Key details from the filing:
- Kirchhoff currently owns no securities beneficially in the company
- No derivative securities (options, warrants, etc.) are reported
- The filing is made as an individual submission, not as part of a group
- The document includes a Power of Attorney (Exhibit 24)
The form was signed by Adam Eltoukhy as attorney-in-fact on behalf of Kirchhoff on June 23, 2025. This filing represents standard regulatory compliance under Section 16(a) of the Securities Exchange Act of 1934, requiring initial disclosure of securities ownership for new company insiders.
Samsara (IOT) Director Jonathan Chadwick reported significant stock transactions executed on June 16, 2025, through a pre-planned Rule 10b5-1 trading arrangement established in September 2024.
Key transaction details:
- Disposed of 22,500 shares of Class A Common Stock at a weighted-average price of $39.0669 per share (range: $38.62-$39.48)
- Following the transaction, directly owns 37,494 shares, including restricted stock units (RSUs)
- Indirectly owns 313,585 shares through the CR Family Trust
Notable ownership changes include the transfer of 336,085 shares to the CR Family Trust and a subsequent transfer of 22,500 shares back to Chadwick. The transactions were executed under a pre-established trading plan, demonstrating compliance with insider trading regulations.
Samsara (IOT) Executive Vice President and CFO Dominic Phillips reported significant insider trading activity on June 16, 2025. The transaction involved the disposition of 47,334 shares of Class A Common Stock at a weighted-average price of $39.2091 per share through a non-discretionary sale to cover tax withholding obligations related to RSU settlements.
Following the transaction, Phillips holds:
- 793,735 shares directly (including some restricted stock units)
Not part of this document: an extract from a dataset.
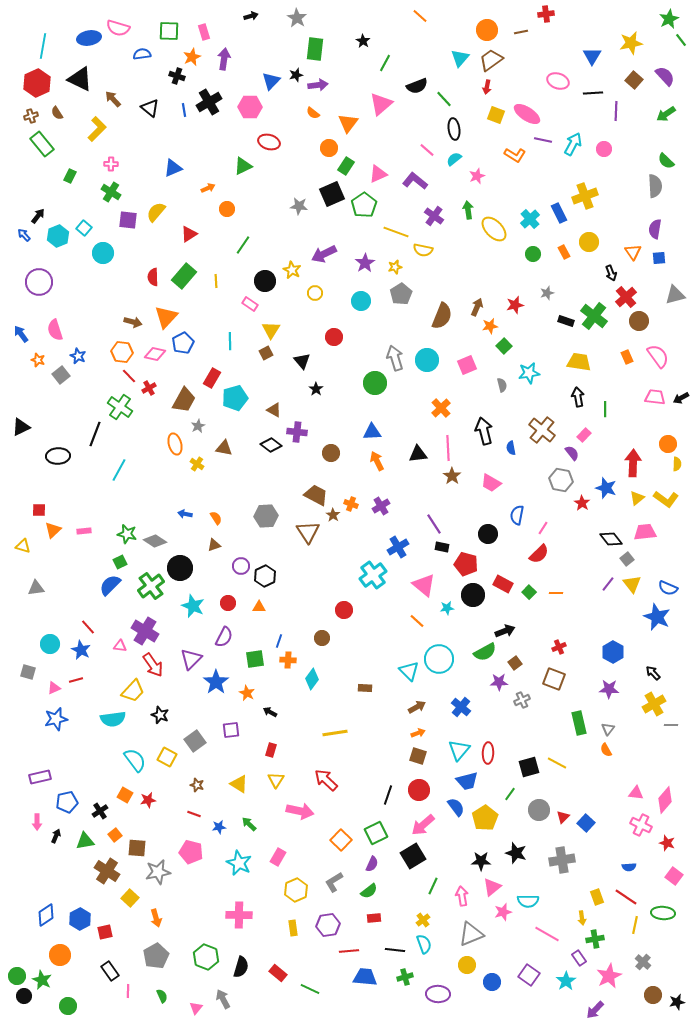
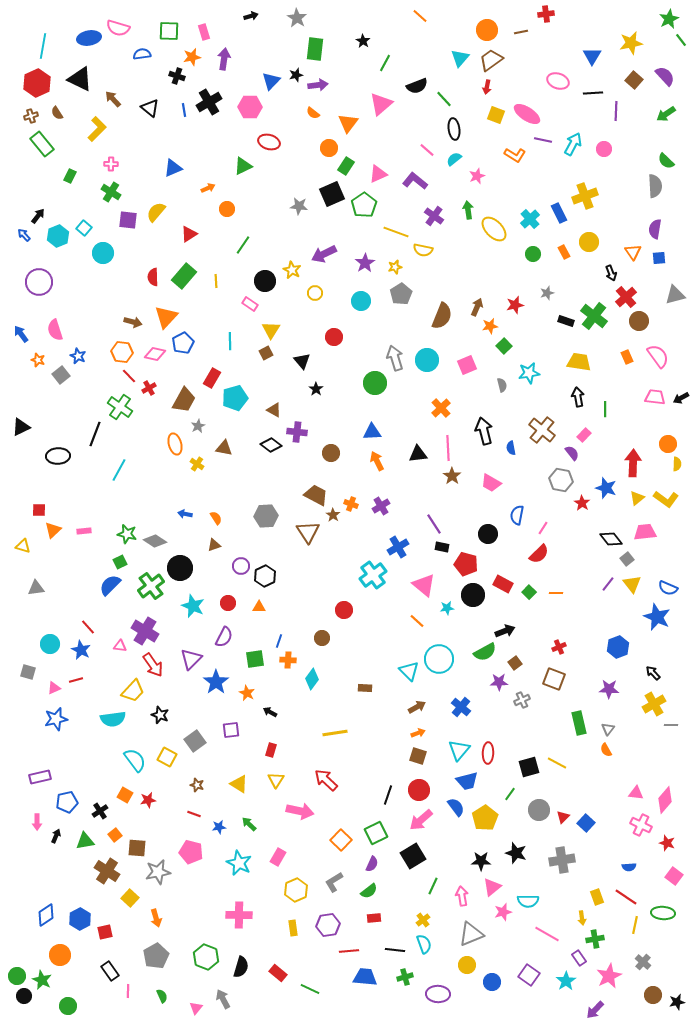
orange star at (192, 57): rotated 12 degrees clockwise
blue hexagon at (613, 652): moved 5 px right, 5 px up; rotated 10 degrees clockwise
pink arrow at (423, 825): moved 2 px left, 5 px up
- 1,115,735 shares indirectly through The Phillips Family Trust
Notable details include the transfer of 46,424 shares to The Phillips Family Trust, where Phillips and his spouse serve as trustees. The reported sales were executed at prices ranging from $38.67 to $39.60 per share. This Form 4 filing was submitted by Adam Eltoukhy as attorney-in-fact on behalf of Dominic Phillips.
Samsara (IOT) Executive Vice President, Chief Legal Officer and Secretary Adam Eltoukhy reported insider trading activity on June 16, 2025. The transaction involved the disposition of 18,643 shares of Class A Common Stock at a weighted-average price of $39.21 per share.
Key details of the transaction:
- The shares were sold in a non-discretionary transaction to cover tax withholding obligations related to RSU settlement
- Sale prices ranged from $38.66 to $39.575 per share
- Following the transaction, Eltoukhy directly owns 358,720 shares
- Additionally, he indirectly owns 114,662 shares through the ES Trust
- The filing notes a transfer of 18,283 shares to the ES Trust
This Form 4 filing reflects standard insider activity related to tax obligations from equity compensation, rather than discretionary trading by the executive.